Na manhã desta segunda-feira (29), 11 trabalhadores rurais reconheceram três dos sete seguranças que estão presos como os mesmos homens que estiveram na área da fazenda da multinacional Syngenta. A Justiça determinou que a NF apresente todas as suas armas num prazo de 24 horas a pedido do Cope. Segundo a Polícia Federal, a empresa tem 18 armas registradas. “É necessário termos as armas para que sejam periciadas”, disse o delegado.
A polícia encontrou provas que não houve segurança refém e conseguiu fortes indícios que a sem-terra Izabel Nascimento de Souza, ferida gravemente com um tiro no olho, teria sido vítima de tentativa de execução. Além disso, o mesmo segurança acusado de atirar em Isabel teria várias passagens pela polícia, entre elas a de formação de quadrilha e roubo. Os policiais, durante o cumprimento de mandados de busca e apreensão no fim de semana, encontraram maconha na casa de um dos seguranças envolvidos.
Segundo Figueiroa, Izabel teria sido obrigada a se ajoelhar antes de ser baleada. Ela teria sido confundida pelo segurança, com Célia Aparecida Lourenço, uma das líderes da Via Campesina, jurada de morte desde março deste ano. “Antes de atirar, o segurança teria ainda perguntado se ela era a Célia”, disse Figueiroa. Izabel já reconheceu, através de diversas fotografias levadas pelos policiais ao hospital onde está internada, o segurança Alexandre de Jesus como o autor do disparo. De acordo com Figueiroa, além de calúnia e difamação e porte ilegal de armas, Alexandre de Jesus também tem passagens por formação de quadrilha e roubo.

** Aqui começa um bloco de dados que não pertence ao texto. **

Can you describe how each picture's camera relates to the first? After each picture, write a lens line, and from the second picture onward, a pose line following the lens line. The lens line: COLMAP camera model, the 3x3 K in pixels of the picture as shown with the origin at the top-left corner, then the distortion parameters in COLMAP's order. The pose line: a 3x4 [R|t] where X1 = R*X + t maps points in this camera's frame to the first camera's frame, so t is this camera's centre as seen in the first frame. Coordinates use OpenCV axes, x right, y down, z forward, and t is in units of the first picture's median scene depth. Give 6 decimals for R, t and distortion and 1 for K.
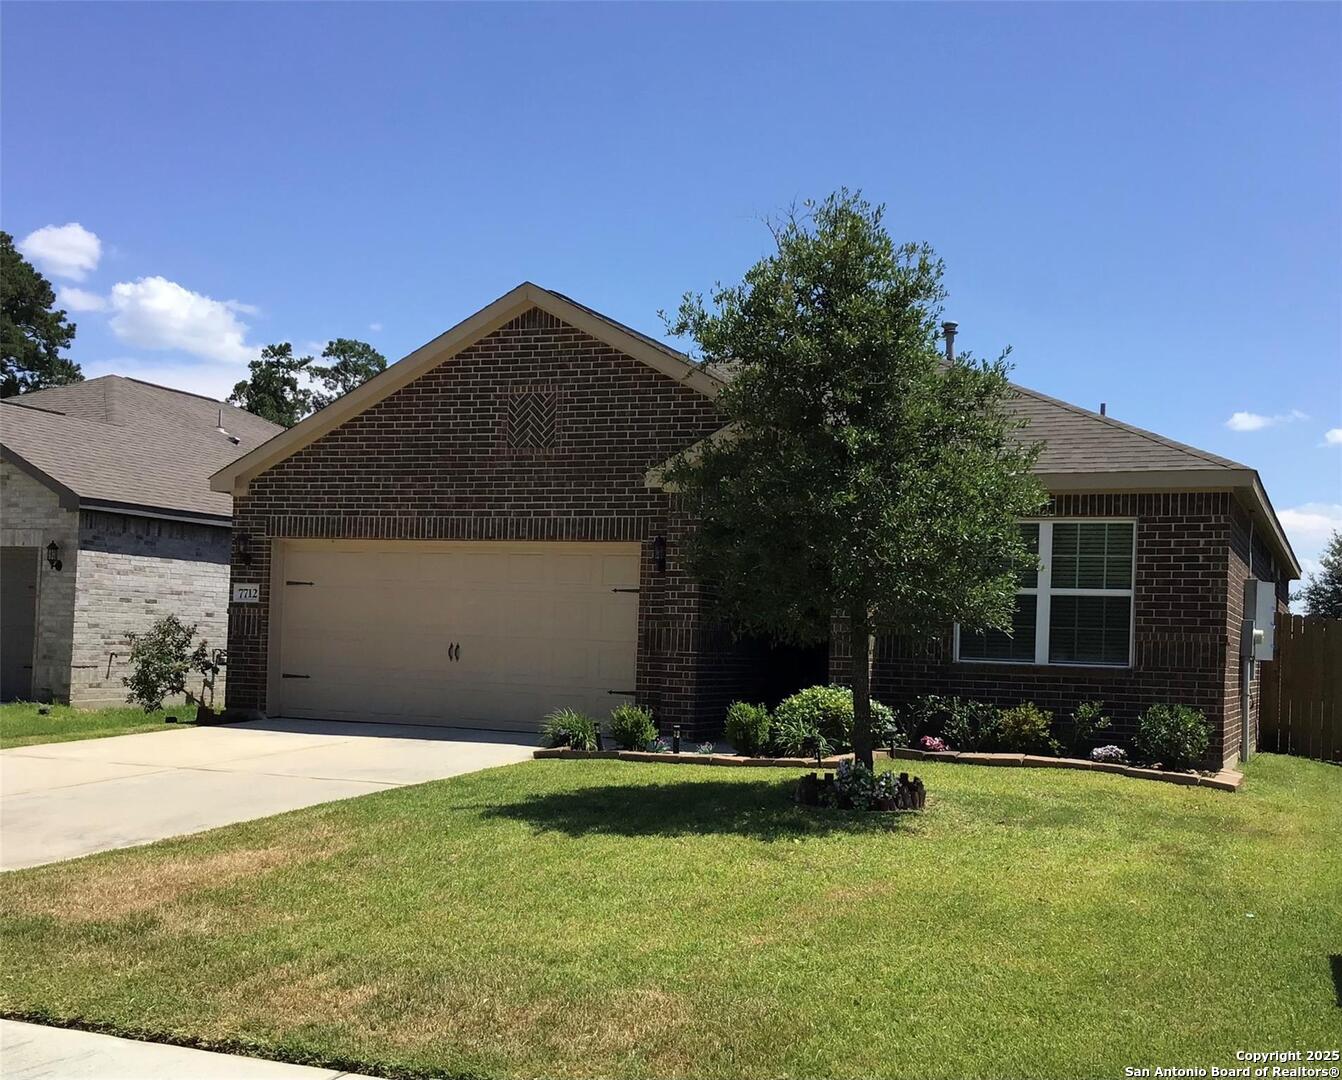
lens RADIAL K [[1535.2, 0, 670.9], [0, 1535.2, 582.3], [0, 0, 1]] dist [0.036863, 0.030844]
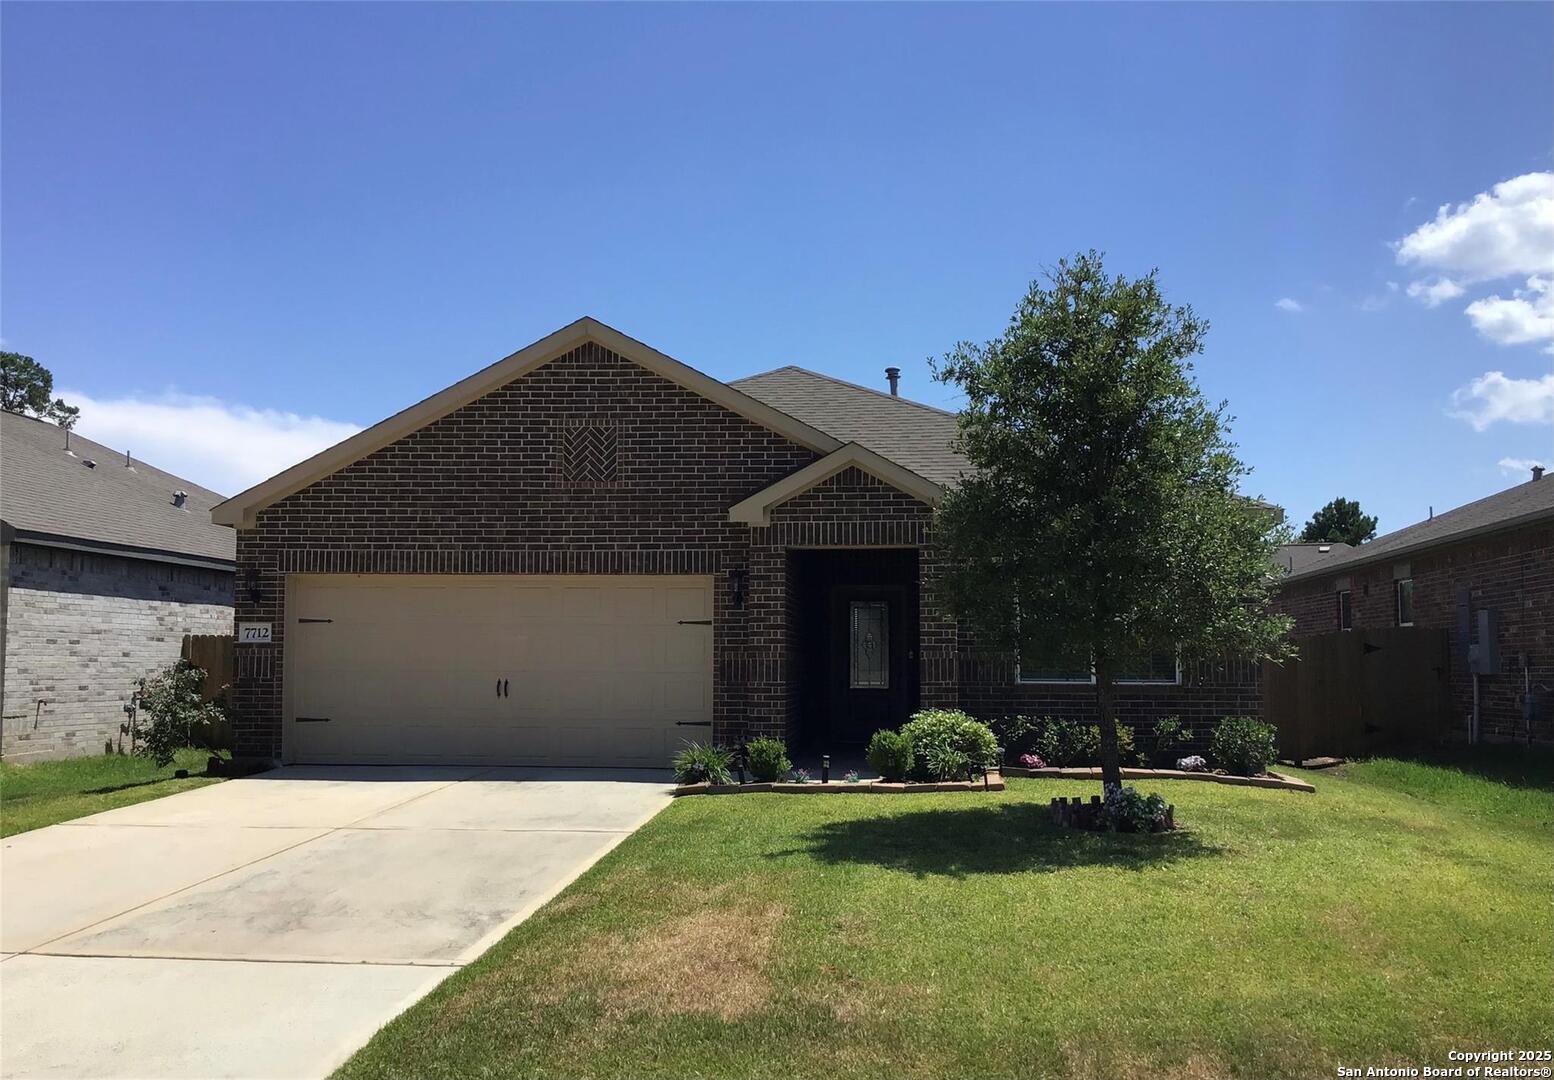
lens RADIAL K [[1455.8, 0, 777.0], [0, 1455.8, 540.0], [0, 0, 1]] dist [0.033693, -0.026159]
pose [[0.955820, -0.003108, 0.293935, -0.251720], [0.014976, 0.999160, -0.038133, -0.011332], [-0.293570, 0.040851, 0.955064, 0.059804]]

Sobre o caso de Izabel, o delegado aguarda agora o parecer de um médico legista para apontar a trajetória da bala no corpo da sem-terra. “Se o laudo do legista mostrar que o tiro foi dados de cima para baixo ficará comprovado que houve intenção de executar a Izabel”, explicou o delegado. Segundo o delegado, outra testemunha reconheceu o segurança Rodrigo de Oliveira Ambrósio como a pessoa que matou o agricultor Valmir Mota de Oliveira.

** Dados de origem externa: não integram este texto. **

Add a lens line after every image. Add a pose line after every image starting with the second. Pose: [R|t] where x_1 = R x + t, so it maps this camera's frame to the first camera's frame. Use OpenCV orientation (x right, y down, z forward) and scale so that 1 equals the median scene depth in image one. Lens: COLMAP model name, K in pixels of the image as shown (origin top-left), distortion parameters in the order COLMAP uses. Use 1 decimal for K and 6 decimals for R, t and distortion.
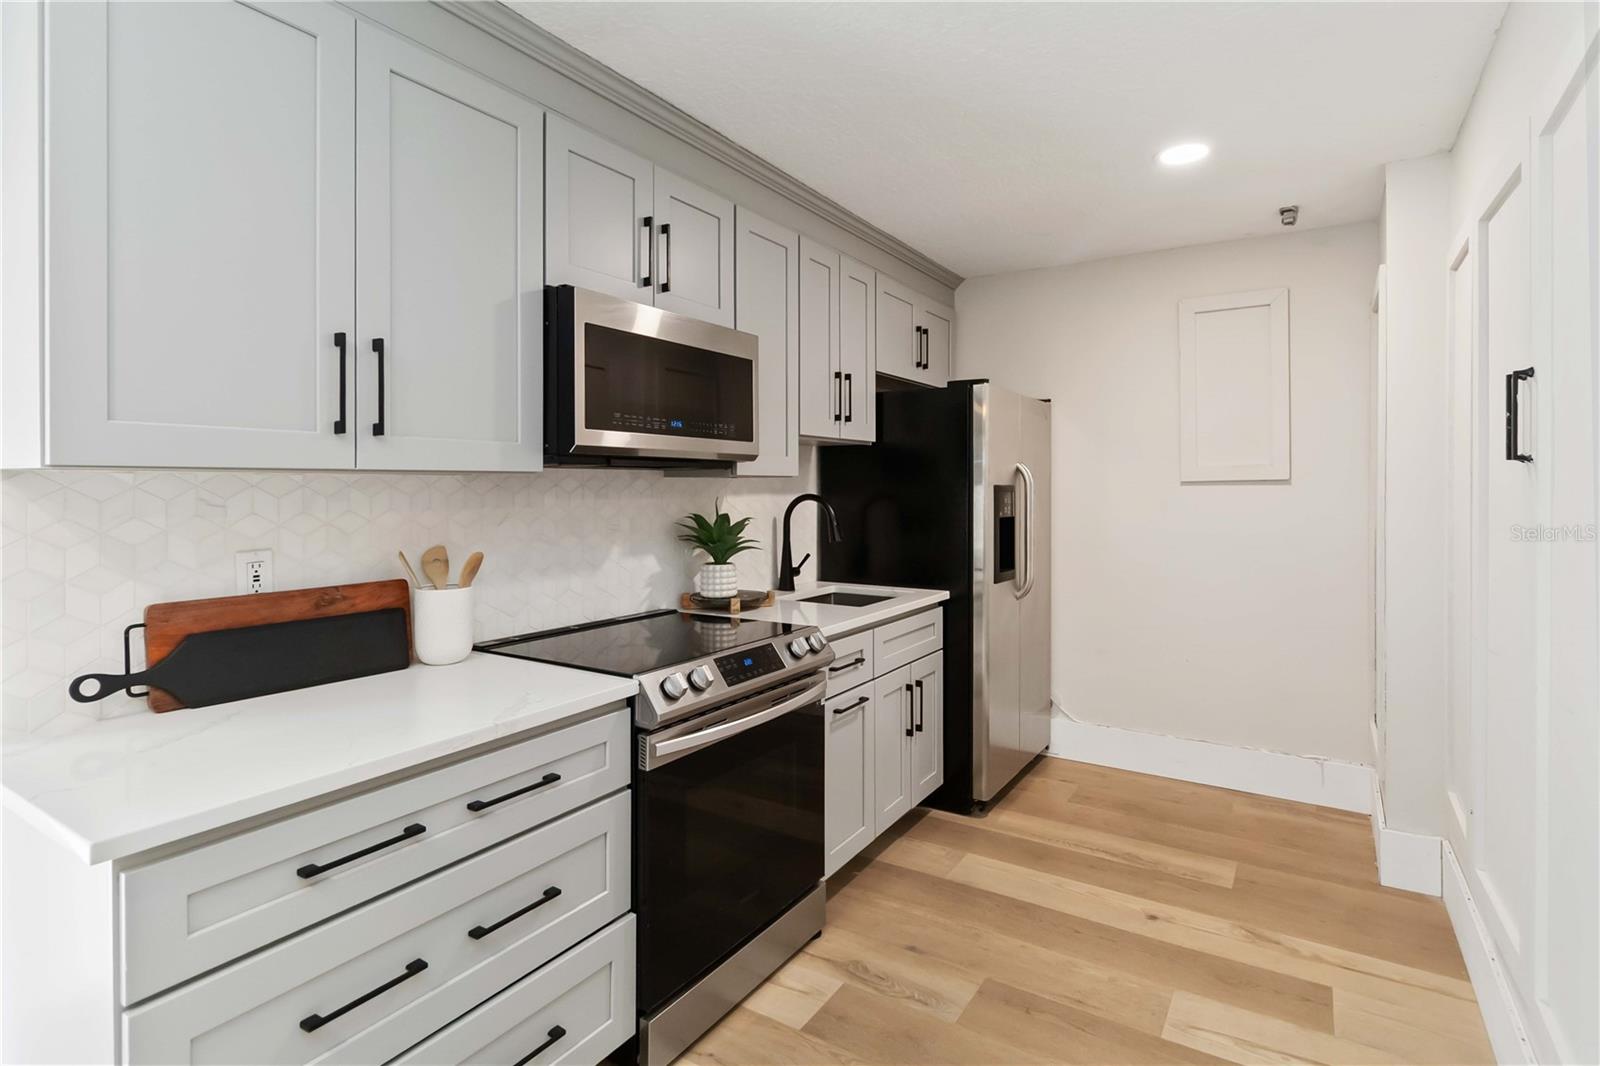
lens RADIAL K [[805.6, 0, 804.1], [0, 805.6, 496.8], [0, 0, 1]] dist [-0.002692, -0.000170]
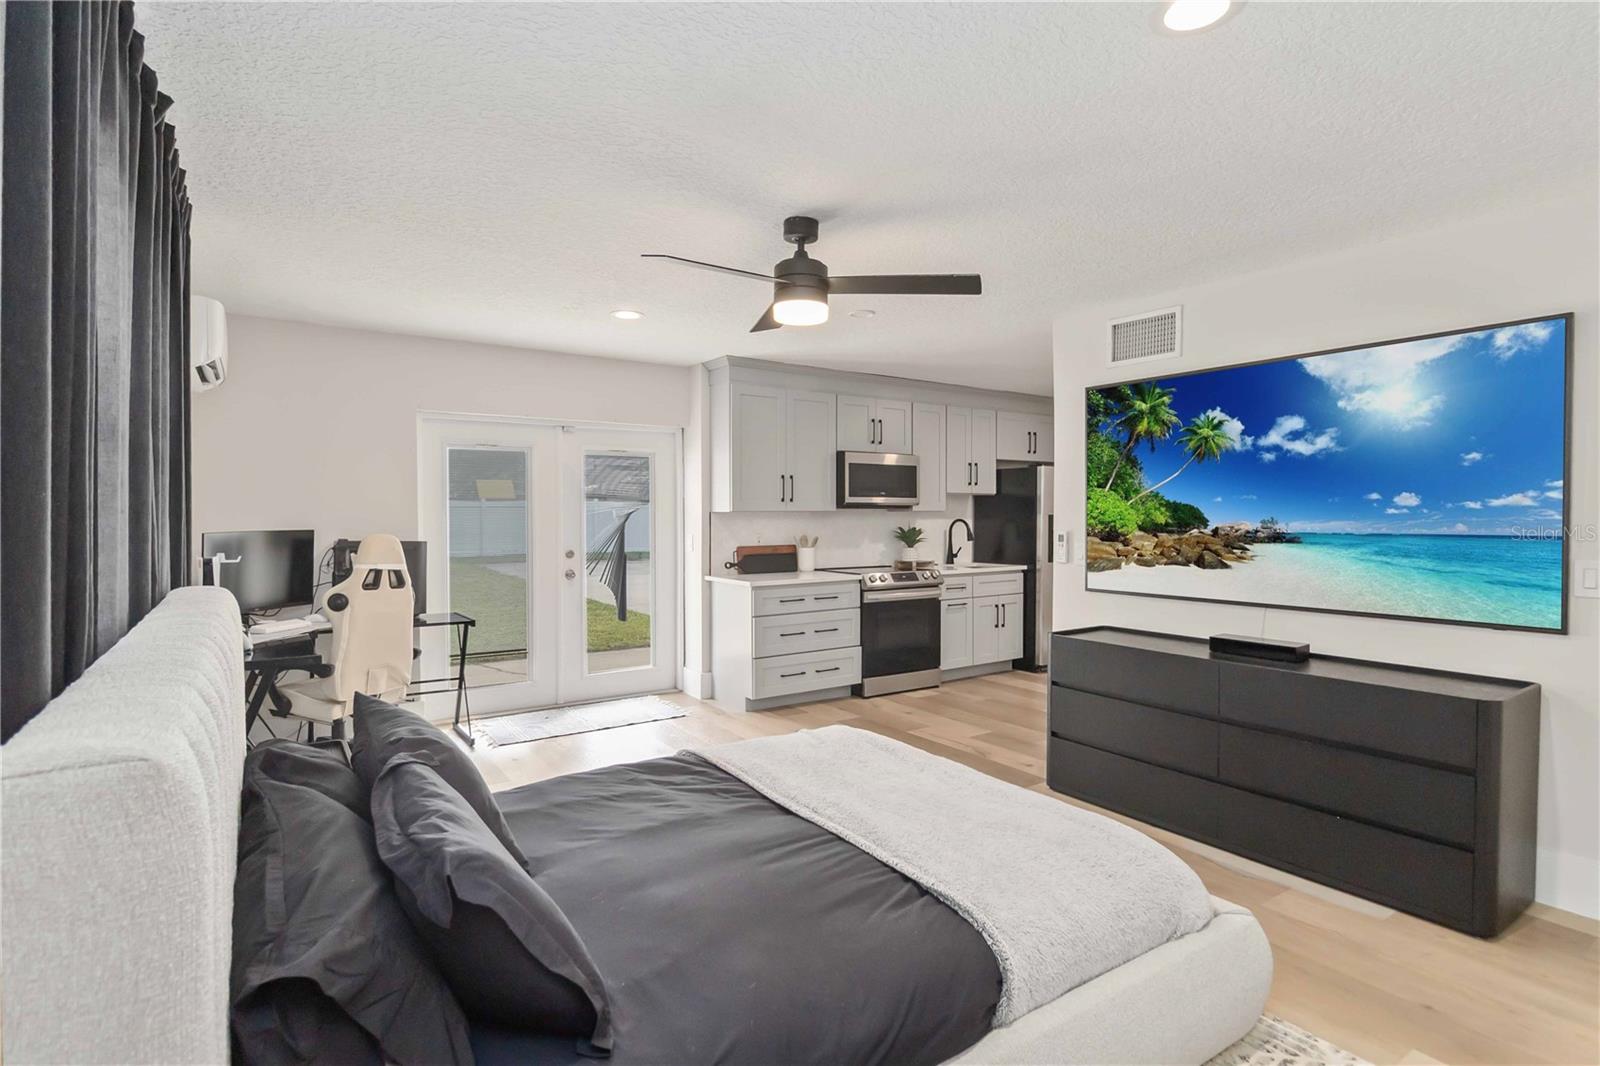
lens RADIAL K [[789.8, 0, 803.5], [0, 789.8, 506.3], [0, 0, 1]] dist [0.000475, -0.000493]
pose [[0.920565, -0.009207, -0.390482, 0.616700], [-0.001443, 0.999635, -0.026971, 0.027712], [0.390588, 0.025392, 0.920215, -1.524363]]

FARSA – Também neste fim de semana, o delegado descobriu que é falsa a acusação que os sem-terra tivessem mantido o segurança Fábio Ferreira refém. Segundo o delegado, a própria esposa de Ferreira afirmou, em depoimento, que ele já estava em casa por volta das 9h daquela manhã, momento que teria sido feito refém. “Os seguranças falaram que retornaram para área por volta das 13h30, para buscar o Fábio, mas na verdade o Fábio estava junto com eles e não era mantido refém”, disse.
Outra testemunha diretamente ligada aos seguranças confirmou para a polícia que viu os seguranças armados num barracão abandonado, nas proximidades da fazenda da multinacional Syngenta. Além dela, outra testemunha foi ouvida, sábado (27), e confirmou que os seguranças estavam armados. Ele afirmou que viu também uma van branca saindo do local. “Provavelmente as armas foram retiradas por este veículo. Quando os seguranças foram presos, a polícia não encontrou armas”, informou Figueiroa. Segundo o delegado, o vídeo entregue pelos sem-terra mostra claramente um dos seguranças empunhando uma pistola.
A acusação de que os policiais do Cope estariam coagindo os seguranças presos para adquirir informações sobre o caso é falsa e caluniosa. Segundo o delegado chefe do Cope, Miguel Stadler, os advogados da defesa estão tentando desviar o foco das atenções depois que os policiais descobriram os indícios de execução no caso.
Durante o reconhecimento, um dos seguranças apontou o sem-terra Celso Ribeiro Barbosa como o autor da morte do segurança Fábio Ferreira. Segundo o delegado Renato, esse reconhecimento foi suspeito já que os seguranças chegaram conversando sobre Celso.